Из опочивальни царевны слышались голоса, немного приглушённые толщей ковров.
– В том, что ты, сердечко моё, болтовни девичьей чураешься, истина есть. Я уж объясняла тебе, да повторю. Праведность Андархайны живёт и племится совсем не так, как мужики и мужи́чки.
– До сих пор? – удивилась царевна. – Как мать Гедаха Заступника с отцом его? От ветра, что пал меж ними, солнечного жара упившись?..
– Что ты, дитя, – рассмеялась матушка Алуша. – Божественное рождение случается раз в тысячу лет и даёт начало народам, нам ли чаять его? Нет, сердечко моё, супруги царевичей и царственноравных ложатся с мужьями, подобно всему прочему женству. Разница в том, что худородными движет низменное хотение, мы же блюдём святой долг перед предками и мужьями. Царская опочивальня есть храм.

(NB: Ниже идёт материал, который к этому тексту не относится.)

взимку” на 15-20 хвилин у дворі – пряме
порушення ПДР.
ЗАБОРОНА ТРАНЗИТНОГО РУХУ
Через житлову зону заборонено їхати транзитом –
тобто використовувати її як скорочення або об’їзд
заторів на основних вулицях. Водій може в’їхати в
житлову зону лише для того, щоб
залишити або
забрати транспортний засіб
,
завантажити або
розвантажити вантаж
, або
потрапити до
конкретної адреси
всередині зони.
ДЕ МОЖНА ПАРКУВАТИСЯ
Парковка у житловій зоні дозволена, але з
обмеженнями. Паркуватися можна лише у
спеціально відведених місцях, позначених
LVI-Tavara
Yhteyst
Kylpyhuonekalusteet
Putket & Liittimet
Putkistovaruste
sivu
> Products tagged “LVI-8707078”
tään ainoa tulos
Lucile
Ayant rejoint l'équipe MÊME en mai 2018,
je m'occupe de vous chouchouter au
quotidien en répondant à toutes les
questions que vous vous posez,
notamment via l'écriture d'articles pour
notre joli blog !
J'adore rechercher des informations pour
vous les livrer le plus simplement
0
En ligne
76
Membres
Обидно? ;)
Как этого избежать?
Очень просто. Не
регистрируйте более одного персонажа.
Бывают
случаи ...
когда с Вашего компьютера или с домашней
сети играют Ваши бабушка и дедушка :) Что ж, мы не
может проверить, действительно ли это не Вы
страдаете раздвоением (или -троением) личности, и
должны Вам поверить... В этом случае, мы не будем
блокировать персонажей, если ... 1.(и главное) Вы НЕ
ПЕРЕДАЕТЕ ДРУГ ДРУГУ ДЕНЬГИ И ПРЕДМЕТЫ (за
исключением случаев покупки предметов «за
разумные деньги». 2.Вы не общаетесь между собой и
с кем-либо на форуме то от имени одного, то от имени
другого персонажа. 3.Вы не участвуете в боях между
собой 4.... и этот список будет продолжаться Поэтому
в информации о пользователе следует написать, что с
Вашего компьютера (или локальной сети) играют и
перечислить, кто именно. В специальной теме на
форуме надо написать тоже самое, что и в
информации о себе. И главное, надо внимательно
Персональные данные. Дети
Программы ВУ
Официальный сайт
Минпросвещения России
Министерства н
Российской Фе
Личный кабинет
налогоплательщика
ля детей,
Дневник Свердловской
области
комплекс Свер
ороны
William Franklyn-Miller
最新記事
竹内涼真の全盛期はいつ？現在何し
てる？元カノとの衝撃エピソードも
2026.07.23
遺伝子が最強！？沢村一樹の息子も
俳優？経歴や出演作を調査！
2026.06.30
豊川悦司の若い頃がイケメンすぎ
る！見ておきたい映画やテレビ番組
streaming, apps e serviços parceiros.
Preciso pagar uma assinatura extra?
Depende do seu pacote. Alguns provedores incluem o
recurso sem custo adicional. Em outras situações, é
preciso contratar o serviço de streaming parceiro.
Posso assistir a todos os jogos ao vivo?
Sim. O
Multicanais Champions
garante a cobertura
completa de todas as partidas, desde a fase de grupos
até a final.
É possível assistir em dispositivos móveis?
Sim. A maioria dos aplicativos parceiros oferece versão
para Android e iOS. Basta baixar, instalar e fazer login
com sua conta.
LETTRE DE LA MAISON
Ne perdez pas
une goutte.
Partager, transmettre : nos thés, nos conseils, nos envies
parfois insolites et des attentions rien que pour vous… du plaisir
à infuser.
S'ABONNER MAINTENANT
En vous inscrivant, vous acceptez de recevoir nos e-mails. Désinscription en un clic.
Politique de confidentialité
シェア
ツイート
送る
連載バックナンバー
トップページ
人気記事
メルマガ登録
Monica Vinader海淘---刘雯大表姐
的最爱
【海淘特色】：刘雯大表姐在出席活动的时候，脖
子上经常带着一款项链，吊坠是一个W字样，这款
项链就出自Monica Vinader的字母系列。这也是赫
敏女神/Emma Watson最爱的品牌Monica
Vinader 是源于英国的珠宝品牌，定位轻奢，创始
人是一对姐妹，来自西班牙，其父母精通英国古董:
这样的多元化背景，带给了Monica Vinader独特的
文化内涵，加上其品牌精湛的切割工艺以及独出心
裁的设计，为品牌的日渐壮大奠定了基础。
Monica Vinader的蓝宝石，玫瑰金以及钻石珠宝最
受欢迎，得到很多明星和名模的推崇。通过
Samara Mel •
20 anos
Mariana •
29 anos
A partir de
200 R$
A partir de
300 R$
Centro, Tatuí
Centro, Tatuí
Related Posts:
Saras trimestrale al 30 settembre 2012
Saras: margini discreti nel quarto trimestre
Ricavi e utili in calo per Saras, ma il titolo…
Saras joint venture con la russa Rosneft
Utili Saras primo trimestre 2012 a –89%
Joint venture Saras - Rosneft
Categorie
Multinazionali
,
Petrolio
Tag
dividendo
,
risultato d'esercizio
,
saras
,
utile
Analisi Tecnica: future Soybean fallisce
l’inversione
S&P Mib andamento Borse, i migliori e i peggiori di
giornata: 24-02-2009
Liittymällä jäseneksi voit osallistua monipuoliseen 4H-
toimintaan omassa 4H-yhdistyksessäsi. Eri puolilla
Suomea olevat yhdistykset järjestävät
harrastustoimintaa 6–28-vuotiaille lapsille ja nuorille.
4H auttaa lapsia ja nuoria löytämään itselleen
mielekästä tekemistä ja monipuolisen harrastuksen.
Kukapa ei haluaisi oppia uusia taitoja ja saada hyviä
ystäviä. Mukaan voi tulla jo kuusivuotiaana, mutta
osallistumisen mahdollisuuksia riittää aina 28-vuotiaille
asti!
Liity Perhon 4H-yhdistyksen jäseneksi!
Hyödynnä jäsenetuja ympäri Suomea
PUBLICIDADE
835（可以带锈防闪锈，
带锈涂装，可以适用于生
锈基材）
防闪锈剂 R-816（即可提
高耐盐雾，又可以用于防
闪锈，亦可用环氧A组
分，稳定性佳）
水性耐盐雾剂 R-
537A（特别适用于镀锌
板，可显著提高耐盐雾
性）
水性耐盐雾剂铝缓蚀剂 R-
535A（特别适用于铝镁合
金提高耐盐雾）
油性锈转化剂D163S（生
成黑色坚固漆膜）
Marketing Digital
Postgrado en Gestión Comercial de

Эрелис сидел с таким лицом, словно отведал несвежего на званом пиру. И глотать нельзя, и выплюнуть не годится.
– Как же… в этом храме служить? – выговорила Эльбиз.
– Не бойся, дитя. Есть обычай брачного ложа, завещанный мудрыми. Многие сорочки уберегут вас с супругом от излишнего волнения плоти. Благочестно понявшись, вы станете жить в кротости, в каждодневном служении государю и Небесам.